--- Problems and tasks ---
(a) Can you repeat the passage in the news briefs below between "Ma Bell To The" and "their textbook woes.", inclusive?
(b) Answer these questions using the news briefs below:
(i) How many pages of textbooks did the Southwestern Bell Telephone Co. photocopy?
(ii) Who commissioned the Gallup Poll on teenagers?
(iii) Students from which city's public schools could use the parental choice program that was struck down?
(c) How would you carry on the education news briefs below, picking up after their final sentence?

--- Page excerpt ---
(begin)

No Choice: An appellate court in Wisconsin has struck down a controversial parental choice program that allows Milwaukee public school students from low-income families to use state money to attend nonreligious private schools. The ruling hinges on the method the legislature used to pass the voucherprogram, not the actual merits of the policy.

So Much For Stereotypes: Although they are often viewed as selfish and materialistic, more than half of U.S. teenagers performed volunteer work last year, and nearly half contributed money to charities, according to a new Gallup Poll commissioned by the Independent Sector, a nonprofit coalition of organizations interested in philanthropy.

Ma Bell To The Rescue: The Southwestern Bell Telephone Co. last fall photocopied 140,000 pages of math, science, and Spanish textbooks for the Dallas Independent School District to remedy what has become an annual textbook shortage. Slow delivery of new books and unreported student losses of old ones are among the explanations district officials have offered for their textbook woes.

(end)

--- Material shown ---

(begin)

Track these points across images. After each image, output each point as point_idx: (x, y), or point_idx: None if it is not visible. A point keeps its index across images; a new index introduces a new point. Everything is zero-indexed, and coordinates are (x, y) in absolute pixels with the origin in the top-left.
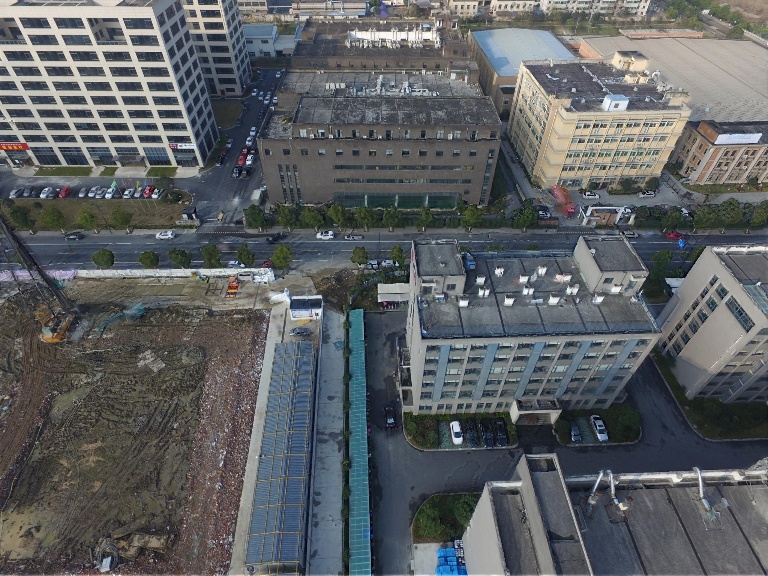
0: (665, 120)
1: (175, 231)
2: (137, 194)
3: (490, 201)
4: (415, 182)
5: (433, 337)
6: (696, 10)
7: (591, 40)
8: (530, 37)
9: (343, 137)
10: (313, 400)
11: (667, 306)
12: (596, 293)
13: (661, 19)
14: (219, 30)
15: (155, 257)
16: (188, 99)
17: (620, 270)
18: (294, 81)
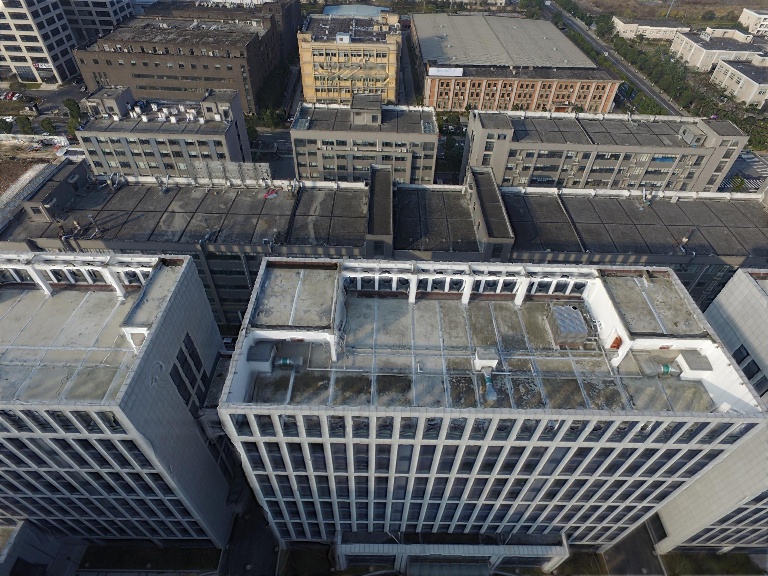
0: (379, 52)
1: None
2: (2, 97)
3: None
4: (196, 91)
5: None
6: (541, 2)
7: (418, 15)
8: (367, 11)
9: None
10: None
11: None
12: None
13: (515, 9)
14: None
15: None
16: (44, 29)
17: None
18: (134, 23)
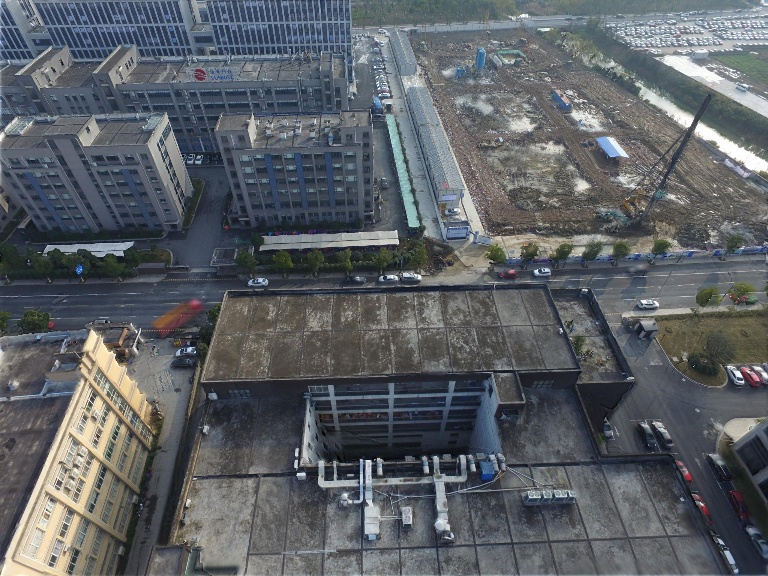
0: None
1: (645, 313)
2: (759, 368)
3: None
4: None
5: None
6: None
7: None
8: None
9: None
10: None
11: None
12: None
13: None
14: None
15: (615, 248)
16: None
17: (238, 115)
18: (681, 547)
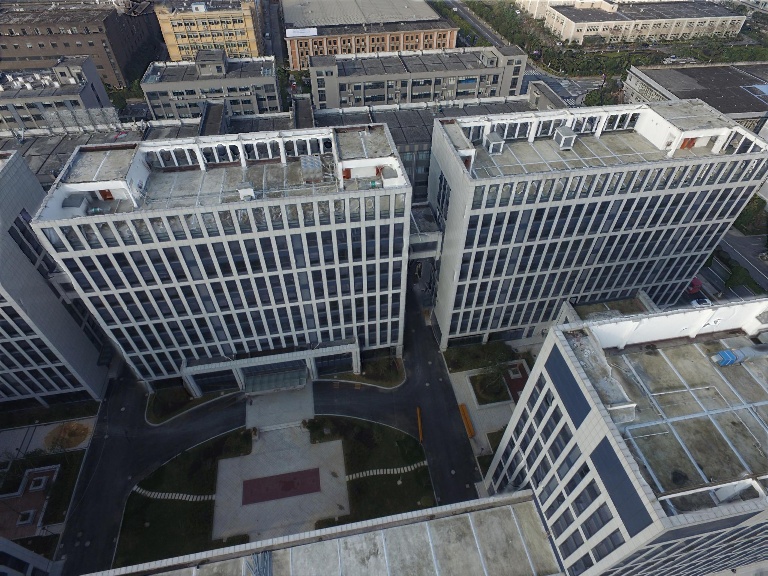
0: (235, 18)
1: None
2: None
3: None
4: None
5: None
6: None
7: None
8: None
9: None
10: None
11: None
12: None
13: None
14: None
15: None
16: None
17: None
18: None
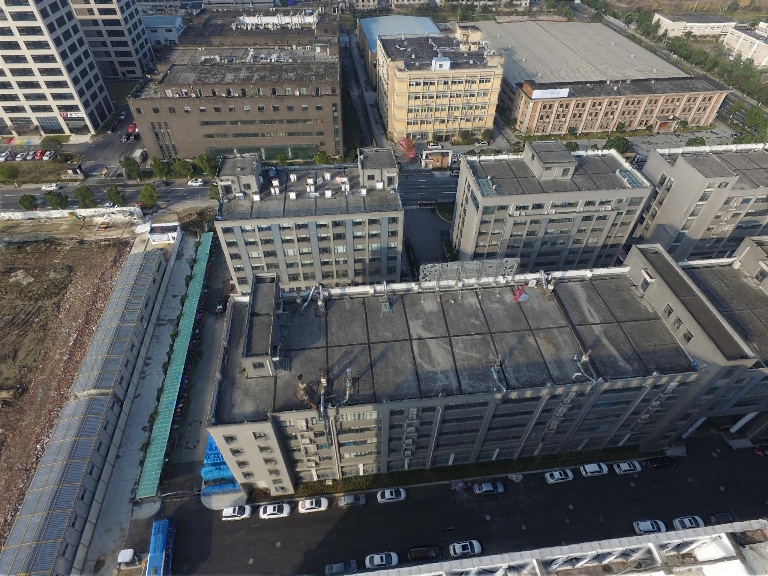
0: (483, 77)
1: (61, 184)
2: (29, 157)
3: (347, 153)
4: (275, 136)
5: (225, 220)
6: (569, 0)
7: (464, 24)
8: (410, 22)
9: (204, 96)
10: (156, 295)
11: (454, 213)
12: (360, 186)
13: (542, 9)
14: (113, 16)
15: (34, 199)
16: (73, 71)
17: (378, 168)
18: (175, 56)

(end)
(begin)

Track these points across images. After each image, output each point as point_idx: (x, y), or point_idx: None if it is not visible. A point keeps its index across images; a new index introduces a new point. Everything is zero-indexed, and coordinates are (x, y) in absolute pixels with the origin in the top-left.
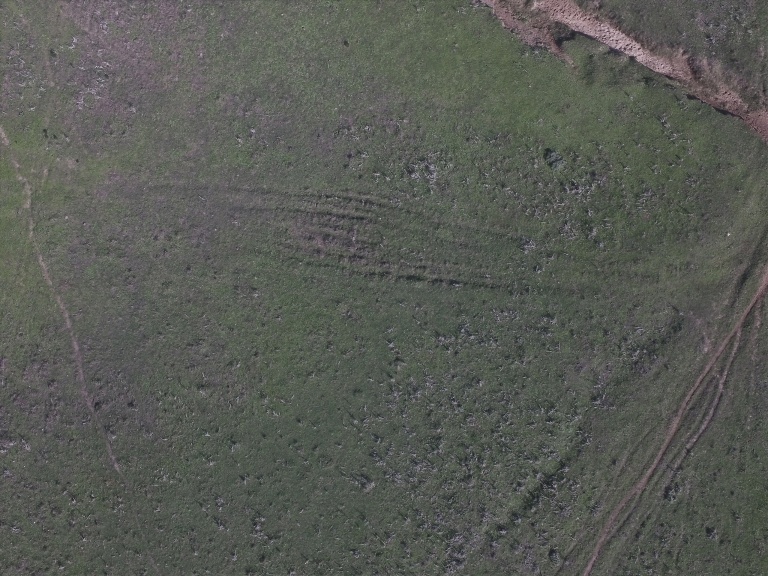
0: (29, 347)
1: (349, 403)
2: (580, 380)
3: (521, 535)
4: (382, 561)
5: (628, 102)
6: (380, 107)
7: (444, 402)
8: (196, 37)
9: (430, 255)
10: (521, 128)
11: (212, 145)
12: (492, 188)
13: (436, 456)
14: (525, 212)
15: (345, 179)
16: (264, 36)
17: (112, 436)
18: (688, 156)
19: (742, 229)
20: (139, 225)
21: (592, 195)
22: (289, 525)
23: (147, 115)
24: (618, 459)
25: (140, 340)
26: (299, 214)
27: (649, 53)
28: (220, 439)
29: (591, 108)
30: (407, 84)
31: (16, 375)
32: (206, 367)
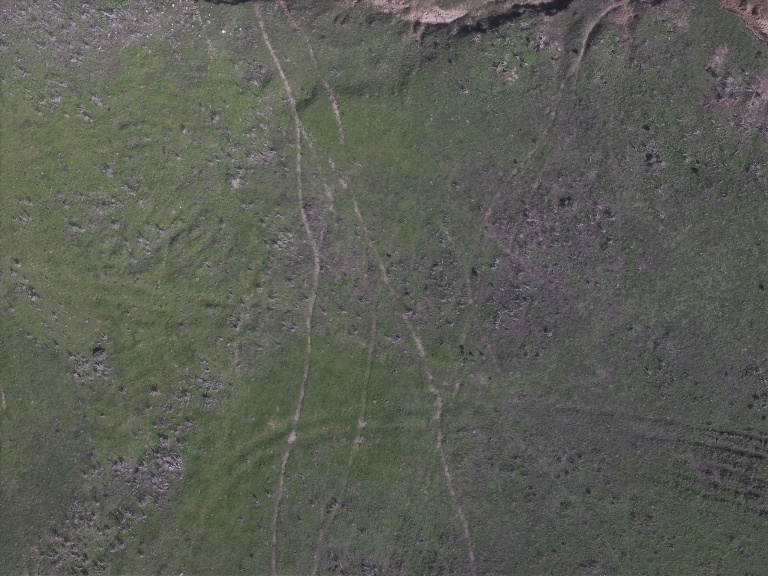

(end)

--- Results for each task ---
(a)
Ma Bell To The Rescue: The Southwestern Bell Telephone Co. last fall photocopied 140,000 pages of math, science, and Spanish textbooks for the Dallas Independent School District to remedy what has become an annual textbook shortage. Slow delivery of new books and unreported student losses of old ones are among the explanations district officials have offered for their textbook woes.

(b)
(i) 140,000 pages
(ii) The Independent Sector
(iii) Milwaukee

(c)
Black (And Blue) Marks: Report cards sent home with Baltimore public school students last fall included more than grades; they also contained an insert designed to prevent dissatisfied parents from physically abusing their children. City officials developed the insert after noting a rise in child abuse at report card time.

Getting Organized: Teachers at a Roman Catholic high school in St. Paul, Minn., have voted to establish a union, the first at a Catholic school in the state. But the local archdiocese has gone to court to block the union, arguing that the First Amendment shields the Catholic school from state labor laws.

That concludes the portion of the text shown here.